• dissociative subtype;
  • dissociation;
  • posttraumatic stress disorder;
  • genome-wide;
  • gene;
  • ADCY8, DPP6


Recent work suggests that a subset of individuals with posttraumatic stress disorder (PTSD) exhibit marked dissociative symptoms, as defined by derealization and depersonalization. A dissociative subtype of PTSD was added to the diagnostic criteria listed in the Diagnostic and Statistical Manual of Mental Disorders, Version 5 (DSM-5) to capture this presentation of PTSD. This study examined genetic polymorphisms for association with the symptoms that define the dissociative subtype of PTSD using a genome-wide approach.


The sample comprised 484 White, non-Hispanic, trauma-exposed veterans and their partners who were assessed for lifetime PTSD and dissociation using a structured clinical interview. The prevalence of PTSD was 60.5%. Single-nucleotide polymorphisms (SNPs) from across the genome were obtained from a 2.5 million SNP array.

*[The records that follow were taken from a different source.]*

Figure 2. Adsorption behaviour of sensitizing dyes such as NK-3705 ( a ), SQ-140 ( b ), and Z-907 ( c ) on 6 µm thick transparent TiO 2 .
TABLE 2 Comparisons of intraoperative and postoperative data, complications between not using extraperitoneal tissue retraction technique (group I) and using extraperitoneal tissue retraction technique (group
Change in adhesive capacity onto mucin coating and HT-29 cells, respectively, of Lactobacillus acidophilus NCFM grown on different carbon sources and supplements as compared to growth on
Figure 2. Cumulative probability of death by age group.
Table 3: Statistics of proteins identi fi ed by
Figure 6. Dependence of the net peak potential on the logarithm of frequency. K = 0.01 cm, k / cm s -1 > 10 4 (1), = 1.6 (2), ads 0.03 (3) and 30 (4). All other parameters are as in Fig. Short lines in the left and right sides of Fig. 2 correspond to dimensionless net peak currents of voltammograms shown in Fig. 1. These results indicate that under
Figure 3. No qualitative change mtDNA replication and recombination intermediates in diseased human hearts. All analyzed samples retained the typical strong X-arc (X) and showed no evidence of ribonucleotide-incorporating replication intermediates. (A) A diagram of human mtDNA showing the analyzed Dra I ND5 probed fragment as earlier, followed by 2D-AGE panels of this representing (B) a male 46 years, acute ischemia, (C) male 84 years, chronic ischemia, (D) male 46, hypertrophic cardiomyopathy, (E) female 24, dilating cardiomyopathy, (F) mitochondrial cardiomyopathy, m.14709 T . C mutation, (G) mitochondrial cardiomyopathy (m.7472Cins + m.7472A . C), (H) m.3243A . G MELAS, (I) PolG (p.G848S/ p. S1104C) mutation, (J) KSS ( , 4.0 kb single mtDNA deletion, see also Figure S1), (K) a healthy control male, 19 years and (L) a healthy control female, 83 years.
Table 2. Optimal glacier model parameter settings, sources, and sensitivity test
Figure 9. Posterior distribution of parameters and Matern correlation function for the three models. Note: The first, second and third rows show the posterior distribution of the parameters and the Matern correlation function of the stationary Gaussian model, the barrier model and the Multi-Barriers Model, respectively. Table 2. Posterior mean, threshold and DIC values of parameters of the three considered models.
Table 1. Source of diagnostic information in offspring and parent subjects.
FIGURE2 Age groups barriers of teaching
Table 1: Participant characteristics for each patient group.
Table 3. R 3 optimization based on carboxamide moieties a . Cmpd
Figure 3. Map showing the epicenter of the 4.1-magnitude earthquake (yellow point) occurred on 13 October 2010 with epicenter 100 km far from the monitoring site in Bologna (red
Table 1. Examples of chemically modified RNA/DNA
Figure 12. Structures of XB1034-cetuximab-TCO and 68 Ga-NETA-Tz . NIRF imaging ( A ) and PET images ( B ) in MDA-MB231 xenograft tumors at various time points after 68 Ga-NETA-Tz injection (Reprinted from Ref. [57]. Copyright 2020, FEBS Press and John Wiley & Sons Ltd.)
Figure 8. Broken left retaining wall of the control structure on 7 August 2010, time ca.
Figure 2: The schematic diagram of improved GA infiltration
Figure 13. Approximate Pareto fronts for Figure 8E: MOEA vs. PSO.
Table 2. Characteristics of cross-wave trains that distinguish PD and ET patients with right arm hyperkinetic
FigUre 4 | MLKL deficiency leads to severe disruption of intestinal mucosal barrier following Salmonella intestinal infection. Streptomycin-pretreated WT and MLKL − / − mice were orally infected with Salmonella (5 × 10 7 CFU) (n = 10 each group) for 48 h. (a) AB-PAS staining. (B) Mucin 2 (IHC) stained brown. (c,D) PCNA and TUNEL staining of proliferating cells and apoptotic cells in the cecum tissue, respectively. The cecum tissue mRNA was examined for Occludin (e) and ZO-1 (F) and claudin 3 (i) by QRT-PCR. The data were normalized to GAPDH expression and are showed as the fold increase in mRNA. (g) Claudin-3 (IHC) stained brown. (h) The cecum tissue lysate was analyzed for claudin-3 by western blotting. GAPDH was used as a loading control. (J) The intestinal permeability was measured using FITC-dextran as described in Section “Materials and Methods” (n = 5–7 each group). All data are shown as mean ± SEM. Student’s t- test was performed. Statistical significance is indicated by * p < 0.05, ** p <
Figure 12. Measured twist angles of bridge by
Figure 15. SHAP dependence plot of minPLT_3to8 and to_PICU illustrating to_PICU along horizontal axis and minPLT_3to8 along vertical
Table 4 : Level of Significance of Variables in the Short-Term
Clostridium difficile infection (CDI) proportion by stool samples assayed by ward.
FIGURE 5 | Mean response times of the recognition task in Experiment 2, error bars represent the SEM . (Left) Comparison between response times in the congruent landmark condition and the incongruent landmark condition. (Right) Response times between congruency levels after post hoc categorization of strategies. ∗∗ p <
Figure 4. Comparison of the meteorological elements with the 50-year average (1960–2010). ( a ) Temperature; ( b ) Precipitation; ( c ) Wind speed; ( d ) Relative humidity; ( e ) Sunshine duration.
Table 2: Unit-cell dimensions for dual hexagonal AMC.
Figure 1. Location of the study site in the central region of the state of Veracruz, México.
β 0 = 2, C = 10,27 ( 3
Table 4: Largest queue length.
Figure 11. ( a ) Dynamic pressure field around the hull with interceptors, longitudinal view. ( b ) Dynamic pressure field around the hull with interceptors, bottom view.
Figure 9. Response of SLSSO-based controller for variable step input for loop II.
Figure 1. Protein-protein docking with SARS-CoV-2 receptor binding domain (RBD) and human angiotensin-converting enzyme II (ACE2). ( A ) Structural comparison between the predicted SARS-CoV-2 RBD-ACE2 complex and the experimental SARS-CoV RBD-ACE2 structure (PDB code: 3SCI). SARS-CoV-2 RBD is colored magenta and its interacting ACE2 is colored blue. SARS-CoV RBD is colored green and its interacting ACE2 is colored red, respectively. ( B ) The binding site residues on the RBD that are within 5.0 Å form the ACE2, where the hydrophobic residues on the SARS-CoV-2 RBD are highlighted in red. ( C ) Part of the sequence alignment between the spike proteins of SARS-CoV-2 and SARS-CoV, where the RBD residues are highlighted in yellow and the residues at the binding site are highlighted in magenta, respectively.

Ten SNPs evidenced suggestive association with dissociation (P < 10−5). No SNPs met genome-wide significance criteria (P < 5 × 10−8). The peak SNP was rs263232 (β = 1.4, P = 6.12 × 10−7), located in the adenylyl cyclase 8 (ADCY8) gene; a second SNP in the suggestive range was rs71534169 (β = 1.63, P = 3.79 × 10−6), located in the dipeptidyl-peptidase 6 (DPP6) gene.


ADCY8 is integral for long-term potentiation and synaptic plasticity and is implicated in fear-related learning and memory and long-term memory consolidation. DPP6 is critical for synaptic integration and excitation. These genes may exert effects on basic sensory integration and cognitive processes that underlie dissociative phenomena.